Just a bit of fundamentals. Effectively data ETL, ELT and data provisioning platforms are predominantly schema typed and this isn’t going away whilst we’re on silicon chips. The primary reason for this is performance! Even in MPP architectures you’re going to hit a strongly typed schema at some point; you can’t escape the entropy of information.
SSIS has to size a memory pipeline for it’s given data feed. It does this so it can shovel the data through fast distributed or not; and just to mention the next version of SSIS can be distributed on multiple servers (perhaps we’ll see in Azure 1 day). SSIS provides a hugely flexible and re-usable GUI to pretty much build any workflow and data feed your abilities will allow; so what’s the rub?
Each SSIS executable you create has specific use and definition of metadata, with re-usable but very low level features that are click-tastic enough to give you RSI after one large project. It’s labour intensive to the max and subsequently error prone.
Designers cannot separate the metadata definitions from re-usable implementation patterns
This is a real pain… Why can’t I just build a template SSIS package dimension load and fire in my metadata definition for all my dimensions and implement them all with a single click of a mouse getting all the re-use of fully tested code that any sane software engineer would expect? Well you can but not with VS alone; enter BIML
In short BIML (Business Intelligence Markup Language) returns SSIS back to a respectable coding experience where I can define my template SSIS patterns using readable XML, hook up a central metadata repository using C# and generate all my DW feeds. Now we’re talking… proper code re-use delivering specific and fast SSIS executables.
So what’s this about T4 Templates then?
Well BIML is only free to a point (BIML Express). It does have a fully blown IDE (Mist) if you have the bucks. Also a lot of good SSIS patterns for some of the more upstream transformations require relatively complicated stored procedures that can’t be created using BIML templates.
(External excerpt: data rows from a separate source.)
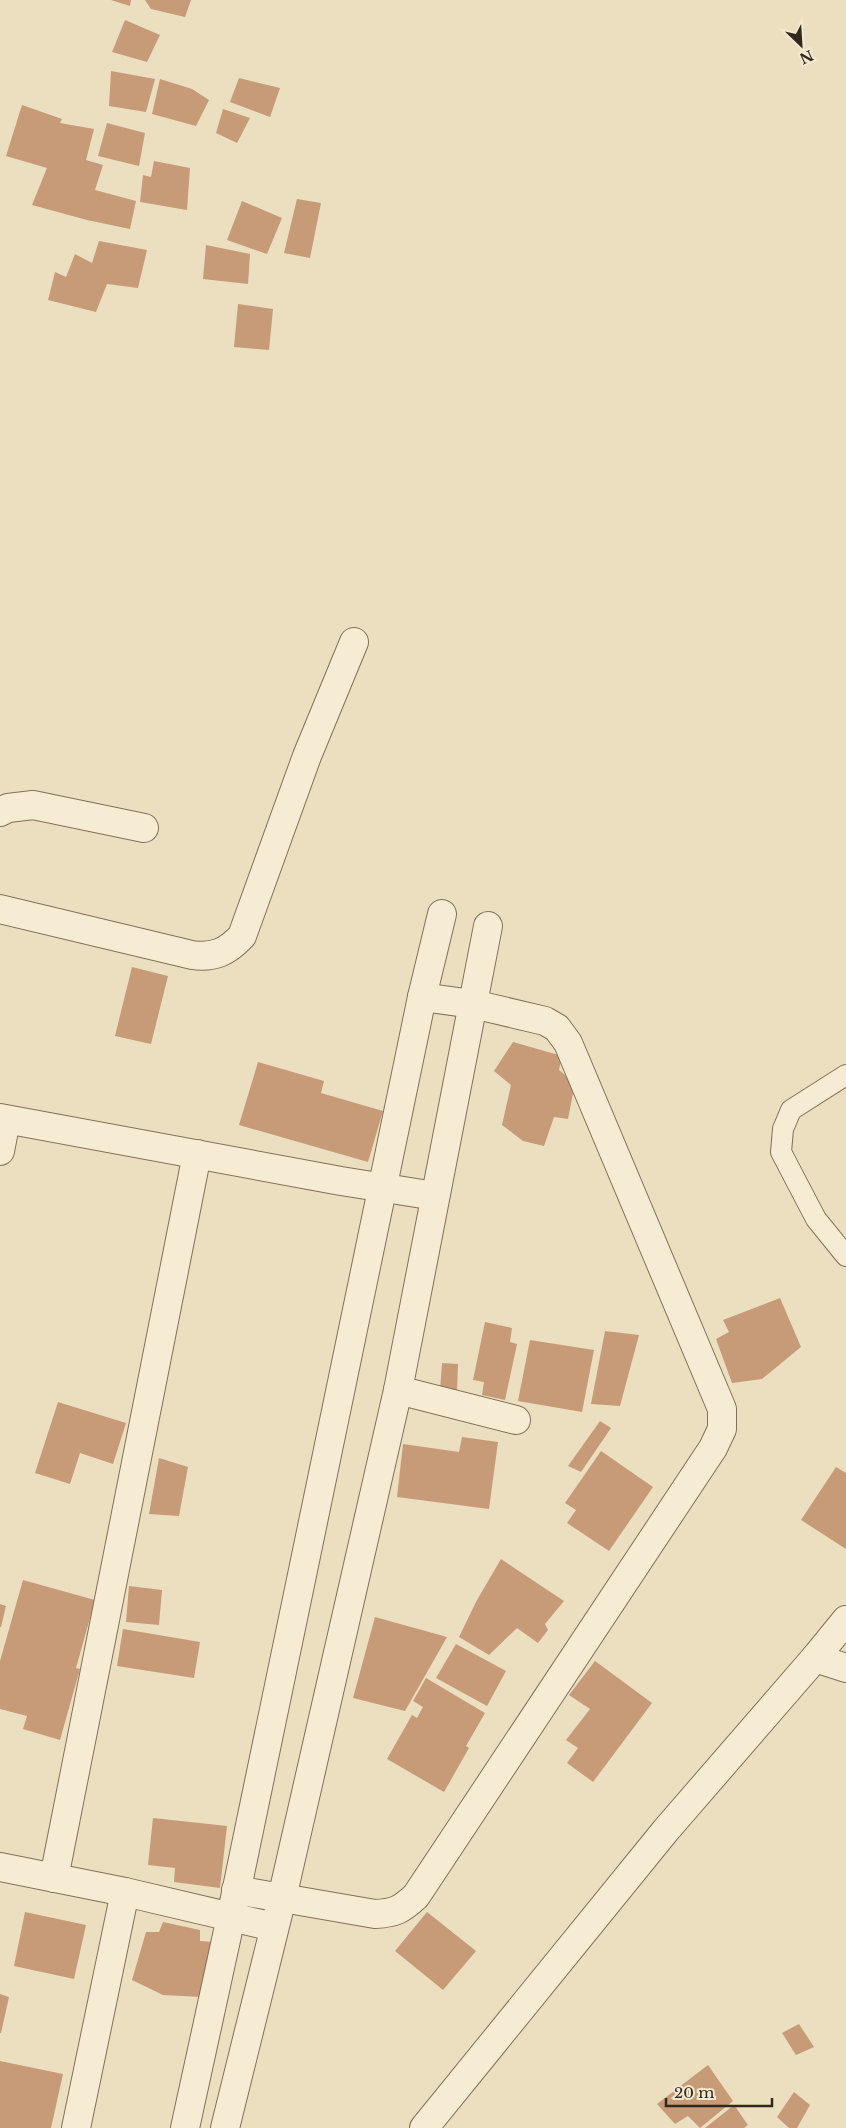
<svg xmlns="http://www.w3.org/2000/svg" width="846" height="2128" viewBox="0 0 846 2128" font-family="'Libre Baskerville',serif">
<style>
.building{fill:#c79a78}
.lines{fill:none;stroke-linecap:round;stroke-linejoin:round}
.lane-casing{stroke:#837059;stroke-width:22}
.street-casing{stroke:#837059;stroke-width:30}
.lane{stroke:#f6ecd3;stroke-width:20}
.street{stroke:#f6ecd3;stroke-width:28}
</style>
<rect width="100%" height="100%" fill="#ebdfc0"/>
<g class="building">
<polygon points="111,0 131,0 130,6"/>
<polygon points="145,0 191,0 185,17 151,9"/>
<polygon points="125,20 160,35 147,62 112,52"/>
<polygon points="111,71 155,79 146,112 109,106"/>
<polygon points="239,78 280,88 270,117 230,102"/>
<polygon points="160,79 192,89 209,100 196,126 152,114"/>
<polygon points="22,105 62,119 60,123 94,129 86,160 103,165 95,190 136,201 130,229 87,220 32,205 47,168 6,156"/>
<polygon points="223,109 250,118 237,143 216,133"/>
<polygon points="107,123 145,133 139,166 98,156"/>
<polygon points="154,161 190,168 187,210 140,202 143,175 151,177"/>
<polygon points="297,199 321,203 310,258 284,253"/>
<polygon points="242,201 282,218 267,254 227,240"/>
<polygon points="99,241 147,250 138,288 107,284 96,312 48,300 55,272 66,277 75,254 92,263"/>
<polygon points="206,245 250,254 248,284 203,279"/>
<polygon points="238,304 273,309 269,350 234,347"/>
<polygon points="132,967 168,976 151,1044 115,1036"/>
<polygon points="513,1042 562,1056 559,1070 575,1083 568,1119 554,1117 544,1146 523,1141 502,1125 511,1085 494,1071"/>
<polygon points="258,1062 324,1081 321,1093 383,1111 368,1162 239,1125"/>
<polygon points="780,1298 801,1347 762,1379 732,1383 716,1339 729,1332 723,1320"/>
<polygon points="485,1322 512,1328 510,1342 517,1344 505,1400 482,1395 484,1382 473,1380"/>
<polygon points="605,1331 639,1335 620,1406 591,1404"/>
<polygon points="530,1340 594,1350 582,1412 518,1401"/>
<polygon points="442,1363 458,1364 457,1391 440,1391"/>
<polygon points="58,1402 126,1423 113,1464 80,1453 70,1484 35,1473"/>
<polygon points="600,1421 611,1428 581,1472 568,1466"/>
<polygon points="462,1437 498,1442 489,1509 397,1497 403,1444 459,1452"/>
<polygon points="601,1451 653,1487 609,1551 567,1523 576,1510 565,1503"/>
<polygon points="159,1458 188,1467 179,1516 149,1514"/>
<polygon points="836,1467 846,1473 846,1549 801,1520"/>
<polygon points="501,1559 564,1601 545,1624 548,1630 538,1643 517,1628 489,1655 459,1637 477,1600"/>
<polygon points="23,1580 95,1600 76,1668 80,1669 60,1740 23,1729 27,1716 0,1709 0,1661"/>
<polygon points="129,1586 162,1590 159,1625 126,1622"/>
<polygon points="0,1604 6,1606 1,1627 0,1627"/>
<polygon points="375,1617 447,1637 405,1711 353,1698"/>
<polygon points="123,1629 200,1642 194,1678 117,1666"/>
<polygon points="456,1644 506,1671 487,1706 436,1678"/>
<polygon points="595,1661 652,1703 593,1782 567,1763 578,1748 566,1740 590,1709 569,1695"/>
<polygon points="426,1678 485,1713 466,1746 469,1748 444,1792 387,1759 412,1715 417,1718 423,1707 413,1701"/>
<polygon points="153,1818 227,1826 220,1888 174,1882 175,1868 148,1865"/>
<polygon points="25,1912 86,1925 74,1979 14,1966"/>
<polygon points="427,1912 476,1951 443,1990 395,1951"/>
<polygon points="163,1922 200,1930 200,1941 213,1942 201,1997 163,1995 132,1980 146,1932 159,1932"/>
<polygon points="0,1994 9,1997 1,2033 0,2033"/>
<polygon points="799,2024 814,2047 796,2055 782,2033"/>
<polygon points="0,2061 63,2074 51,2128 0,2128"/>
<polygon points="708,2065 733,2101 700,2128 688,2116 675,2124 657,2104"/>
<polygon points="794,2092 810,2105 797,2128 789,2128 777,2117"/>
<polygon points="734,2105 748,2125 744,2128 705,2128"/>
</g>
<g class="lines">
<defs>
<polyline id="lane" points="846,1075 791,1110 783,1129 781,1152 816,1219 846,1256"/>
<g id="street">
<polyline points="0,812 8,808 33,805 144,828"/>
<path d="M 0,909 L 192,955 C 214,958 227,952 242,936 L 307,756 L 354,642"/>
<polyline points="0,1118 341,1181 435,1196"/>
<polyline points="0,1151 6,1120"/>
<polyline points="398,1390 516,1420"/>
<polyline points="815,1658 846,1668"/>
<polyline points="0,1867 125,1892 274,1927"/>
<polyline points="54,1878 197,1154"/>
<path d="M 236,1890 L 375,1914 C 395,1913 401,1910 416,1896 L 713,1448 L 722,1429 L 722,1409 L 568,1043 L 557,1028 L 545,1021 L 473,1004 L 422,997"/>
<polyline points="76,2128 125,1892"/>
<polyline points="185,2128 231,1917 422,997 442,914"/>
<polyline points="225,2128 282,1898 398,1390 488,926"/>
<polyline points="424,2128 666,1830 815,1658 846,1620"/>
</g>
</defs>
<use href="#lane" class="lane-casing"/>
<use href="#street" class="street-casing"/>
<use href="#lane" class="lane"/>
<use href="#street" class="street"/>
</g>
<g transform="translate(801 45) rotate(155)" stroke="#f3e9cf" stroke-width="4" paint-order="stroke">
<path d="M0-4L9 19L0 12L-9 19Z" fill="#33281d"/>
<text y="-8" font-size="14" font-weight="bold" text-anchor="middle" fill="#33281d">N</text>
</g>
<path d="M666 2098v8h106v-8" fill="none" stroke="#33281d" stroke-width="2.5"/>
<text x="674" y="2098" font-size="15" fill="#33281d" stroke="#f3e9cf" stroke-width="4" paint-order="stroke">20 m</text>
</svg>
You can of course write your own metadata SQL wrapper using C# which is a fair amount of leg work to say the least – it’s a long road I have been on it.
Another option is dynamic SQL – which in my humble opinion are 2 words that should never go together! Why? Because SQL is terrible for text parsing / code generation and all the other reasons that are just too upsetting to list.
Or… you can use T4 Templates!
T4 Templates have been in Visual Studio since 2005. They’re basically a similar concept to BIML except the language can just be any text – not just BIML. I can basically template out any other language using C# to dynamically push in metadata in very much the same way that BIML works. I’m not just limited to a specific language either it could be used to create SQL procedures, Azure Data Factory json pipelines, Azure Data Lake jobs or C#.
It was included in Visual Studio specifically for templating Code Generation for design time or run time. It’s used by visual studio itself to generate code from UI designers such as Entity Framework for example. T4 comes from the abbreviation of:
- Text – dynamically creates text output using template files
- Template – a combination of text blocks & control logic written in C# or VB.net
- Transformation – transforms the text in executable code and executes to produce the final output
- Toolkit – a set of assemblies packaged into Visual Studio
There are 2 types of Templates that can be used:
- Design Time – Templates are executed at design to generate code
- Run Time – Executed when the application executes are compiled into classes in the application. They can receive parameters and sit within control logic.
Using T4 Instead of BIML
It’s a non-starter, forget it! Whilst you could script out SSIS packages using the native XML it’s just not (that) human readable. BIML brings the mark-up language to party which is more human readable by a country mile. You’d be mad to try to script out native SSIS XML whilst BIML express is available for free.
Design or Run Time
On the topic of code generating code. Should we be generating and executing code during design time or run time? I’ve seen various flavours of frameworks that do both or somewhere in between.
I’m a firm believer that code generation should only occur during design time or more specifically during a development process. The development process has all the bells and whistles required to help manage risk during a code generation exercise e.g. accidentally loading live data to an unsecured area of access or loading DEV data into live not to mention all the other bugs and failures that could occur.
Do we really want dynamic code executing in live that has never run before? Also debugging and issue resolution is an enormous pain in the neck if the code that ran isn’t available, easy to isolate and debug – dynamic run time frameworks written in anger tend to be low on support features and over complicated!
Also the arguments for dynamic run time seem to be around circumventing bureaucratic change control that was put in place because of a poor development process. The solution to a robust agile BI development isn’t slipping in a cheeky back door to make clandestine changes it is in fact continuous integration which is a whole other detailed topic.
To use T4 templates with BIML frameworks we use the run time execution type but during the development process since we can call the classes using C# that BIML executes during package creation. So in that respect they execute at the run time of BIML execution not the run time of the warehouse load.
I’ve still yet to come across a team fully automating the delivery of a data warehouse using meta-data. The tools are available (and free) so I’m not sure what the barriers are.